Cumhurbaşkanı Gül ve Çin Devlet Başkanı Hu Jintao, 25 Haziranda Beijing'deki Büyük Halk Toplantı Sarayında yaptıkları görüşmeden sonra, iki ülke arasında imzalanan bazı anlaşmaların imza törenine katıldı.
Gül'e Çin ziyareti sırasında Devlet Bakanı Zafer Çağlayan ve İçişleri Bakanı Beşir Atalay'ın yanı sıra milletvekilleri, kamu kurum ve kuruluşlarının temsilcileri ve iş adamlarından oluşan bir heyet refakat etti. Başkent Beijing'in yanı sıra Xian, Shenzhen ve Urumçi'de de temas ve incelemelerde bulunan Gül'e, Xian'daki Kuzeybatı Üniversitesi'nce fahri doktor unvanı verildi.
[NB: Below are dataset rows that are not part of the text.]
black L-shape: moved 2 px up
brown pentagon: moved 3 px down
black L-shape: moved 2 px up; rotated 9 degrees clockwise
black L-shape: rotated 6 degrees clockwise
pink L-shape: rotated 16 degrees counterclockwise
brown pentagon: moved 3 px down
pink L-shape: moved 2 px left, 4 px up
Cumhurbaşkanı Gül, Çin ziyaretinin son durağı olan Xinjiang Uygur Özerk Bölgesi'nin merkezi Urumçi'deki Xinjiang Üniversitesinde öğrencilere hitaben bir konuşma yaptı ve kendisine fahri profesörlük unvanı verildi. Urumçi'ye giden ilk cumhurbaşkanı olmaktan duyduğu memnuniyeti dile getiren Gül, Çin ile Türkiye arasındaki ilişkilerin daha da gelişmesi için Xinjiang Bölgesi'nin bir köprü vazifesi görmesi gerektiği üzerinde durduklarını söyledi.
Bu ziyaretten bir hafta sonra, 5 Temmmuzda Urumçi'de meydana gelen olaylar, Türkiye-Çin ilişkilerini farklı bir boyuta taşıdı.
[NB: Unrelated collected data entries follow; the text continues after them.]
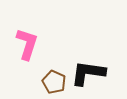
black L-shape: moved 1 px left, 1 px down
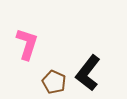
black L-shape: rotated 60 degrees counterclockwise
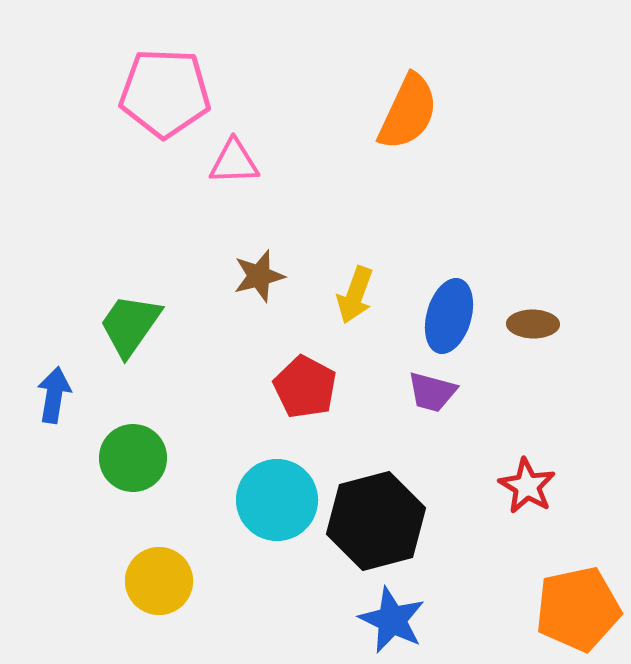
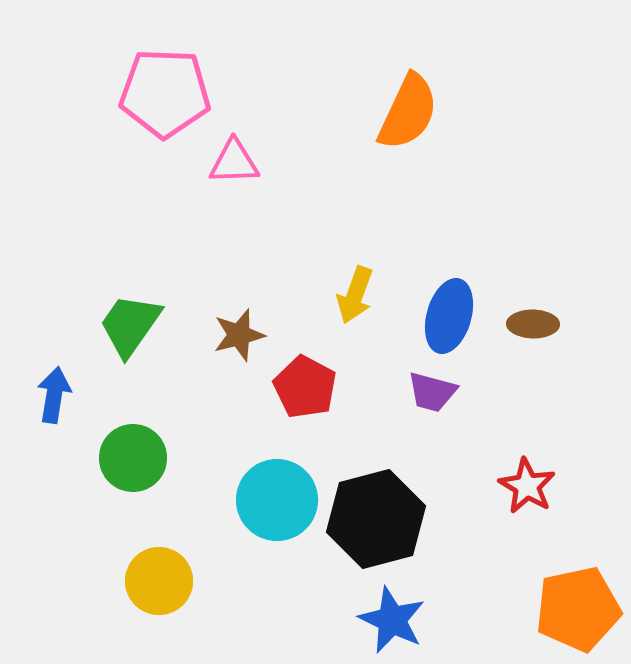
brown star: moved 20 px left, 59 px down
black hexagon: moved 2 px up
Ülkenin güneyindeki Guangdong eyaletinde bir fabrikada Uygur işçilerle Han milliyetinden işçiler arasında çıkan kavgada iki Uygur işçinin ölmesi, Urumçi'de de tepkilere yol açtı. Uygur işçilerin öldürülmesinin protesto edilmesiyle başlayan olaylarda resmi açıklamalara göre 197 kişi öldü, 1600'den fazla kişi yaralandı. Türk hükümetinin ve kamuoyunun bu olaylar karşısında gösterdiği hassasiyet, iki ülke ilişkilerinde gerilime neden oldu. Çin'in eski Ankara Büyükelçisi Song Aiguo Çin Dışişleri Bakanının özel temsilcisi olarak Ankara'yı ziyaret etti. Devlet Bakanı Zafer Çağlayan da 28 Ağustos-1 Eylül günleri arasındaki Çin ziyaretinde Başbakan Wen Jiabao'ya Başbakan Recep Tayyip Erdoğan'ın mesajını getirdi. Bakan Çağlayan, daha sonra 24-27 Eylül günlerinde iki ülke arasındaki Karma Ekonomik Komisyon Toplantısı için bir kez daha Beijing'e geldi. Bu ziyaretlerle ikili ilişkiler tekrar normal rotasına sokuldu.
Deniz Kuvvetleri Komutanı Oramiral Metin Ataç, Hava Kuvvetleri Komutanı Orgeneral Hasan Aksay, Sağlık Bakanı Recep Akdağ ve Maliye Bakanı Mehmet Şimşek 2009'da Çin'i ziyaret eden üst düzey yetkililer arasındaydı. Orgeneral Ataç, 23-27 Mart günlerinde Çin'i Harp Akademileri Komutanı olarak ziyaret etti.
Çin Halk Kurtuluş Ordusu Hava Kuvvetleri Komutanı Orgeneral Xu Chiliang ve Merkezi Askeri Komisyonu Başkan Yardımcısı Guo Boxiong Türkiye'yi ziyaret eden Çinli askeri yetkililer oldu. Kamu Güvenliği Bakanı Meng Jienzhu'nun yanı sıra Su Kaynakları Bakanı Chen Lei 5. Dünya Su Forumuna, Maliye Bakanı Xie Xuren de Dünya Bankası-IMF ortak toplantısına katılmak için Türkiye'ye gitti.
Evet, çok genel hatlarıyla Çin'de ve Türkiye-Çin ilişkilerinde 2009 yılının önemli gelişmeleri bunlardı.
Yine bir yılı geride bırakıyoruz. 2010 yılının 2009'dan daha iyi geçmesi, sağlık mutluluk ve başarı getirmesi dileğiyle hoşçakalın.